3 of 3 people found the following review helpful
Yes, It's Dated, But It's Still Brilliant 24 Dec. 2013
By Anne Mills - Published on Amazon.com
Format: Paperback
Classic on the emergence of a new southern economy and social structure in the wake of the Civil War and Reconstruction. The book was written sixty years ago, which means that it is dated in some ways, and some of its underlying attitudes would offensive were they voiced today (though Woodward was definitely a progressive for his time). Nonetheless, this book still has a lot to say about the way the South got the way it was, and says it well.
The South's Response to Reconstruction 24 May 2014
By Fan of Time-Life Books - Published on Amazon.com
Format: Paperback
In Origins of the New South 1877-1913 (first published in 1951) C. Vann Woodward maintains that the South was more distinctive as a region in the late 19th and early 20th centuries than it had been before the Civil War.

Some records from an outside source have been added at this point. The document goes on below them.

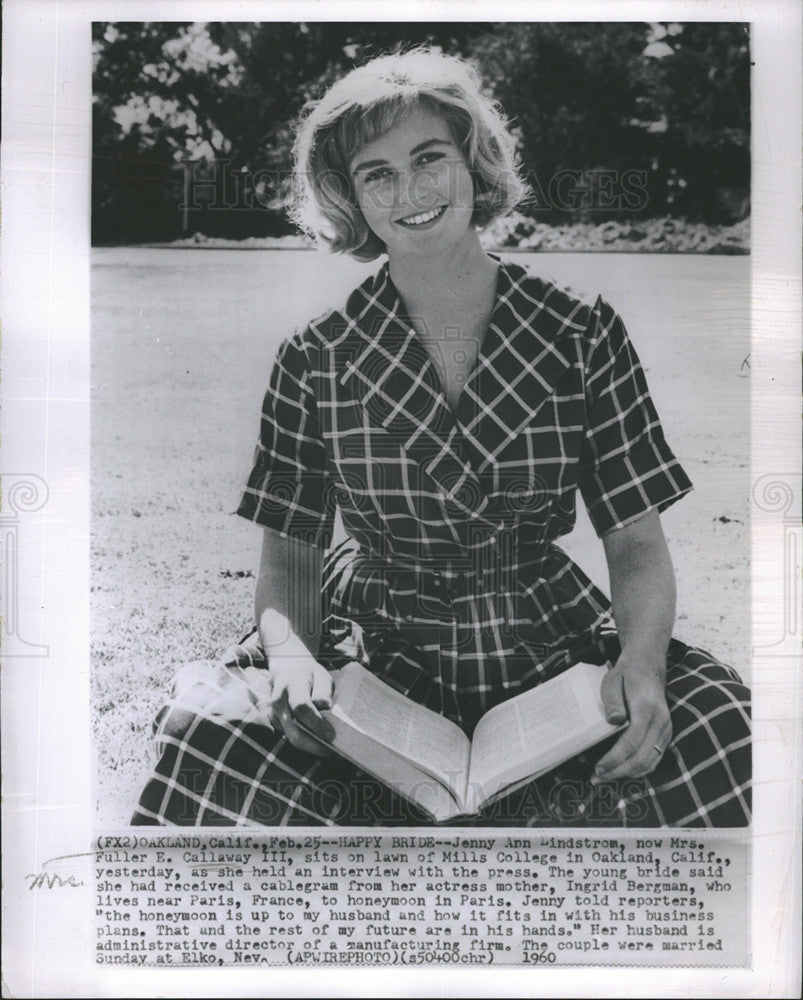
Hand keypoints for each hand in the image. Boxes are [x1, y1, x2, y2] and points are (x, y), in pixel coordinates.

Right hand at [267, 655, 334, 755]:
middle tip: (333, 752)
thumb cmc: (309, 673)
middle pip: (294, 731)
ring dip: (311, 747)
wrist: (287, 668)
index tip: (331, 735)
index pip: (302, 707)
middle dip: (314, 745)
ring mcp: (273, 713)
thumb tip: (325, 710)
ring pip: (291, 738)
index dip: (317, 724)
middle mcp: (278, 701)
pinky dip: (306, 743)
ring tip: (330, 750)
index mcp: (292, 685)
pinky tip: (320, 744)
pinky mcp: (274, 723)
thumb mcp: (321, 677)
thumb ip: (323, 693)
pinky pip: (290, 737)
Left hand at [592, 651, 670, 782]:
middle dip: (619, 771)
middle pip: (642, 757)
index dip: (615, 758)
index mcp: (646, 709)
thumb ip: (612, 701)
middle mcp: (661, 722)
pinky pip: (655, 758)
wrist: (648, 667)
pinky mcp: (666, 734)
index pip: (632, 742)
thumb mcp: (612, 681)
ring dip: (628, 773)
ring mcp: (666, 729)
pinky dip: (639, 769)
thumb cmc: (627, 675)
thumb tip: (614, 722)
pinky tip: (622, 771)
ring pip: (650, 762)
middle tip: (597, 777)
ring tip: (606, 777)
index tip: (598, 767)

Between 1877 and 1913 the South achieved some semblance of political unity and aligned itself with the West in protest of Eastern capitalism and monopolies. The economy, per capita wealth, income, education, standard of living, and religion of the South all set the region apart from the rest of the nation in the years after Reconstruction.

The Civil War and Reconstruction, while removing some of the South's peculiarities, merely aggravated others and gave rise to new ones. Radical Republican intrusions caused the South to react against governmental influence of any kind. Before the Civil War many southerners had served as presidents, speakers of the House of Representatives, and cabinet members. However, after the Civil War there was a shift in the geography of political power. Woodward believes that the very solidarity of the South was one important source of its political impotence. Not only did the South stake all its political fortunes upon the chances of a single party but those of a consistently losing party at that. However, in the presidential election of 1912 the South finally triumphed by the break-up of a solid North. To summarize, Woodward sees southern sectionalism as a political response to the Reconstruction era of 1865-1877. Furthermore, the South became more unified and distinctive as a region as a result of the southern reaction to Reconstruction.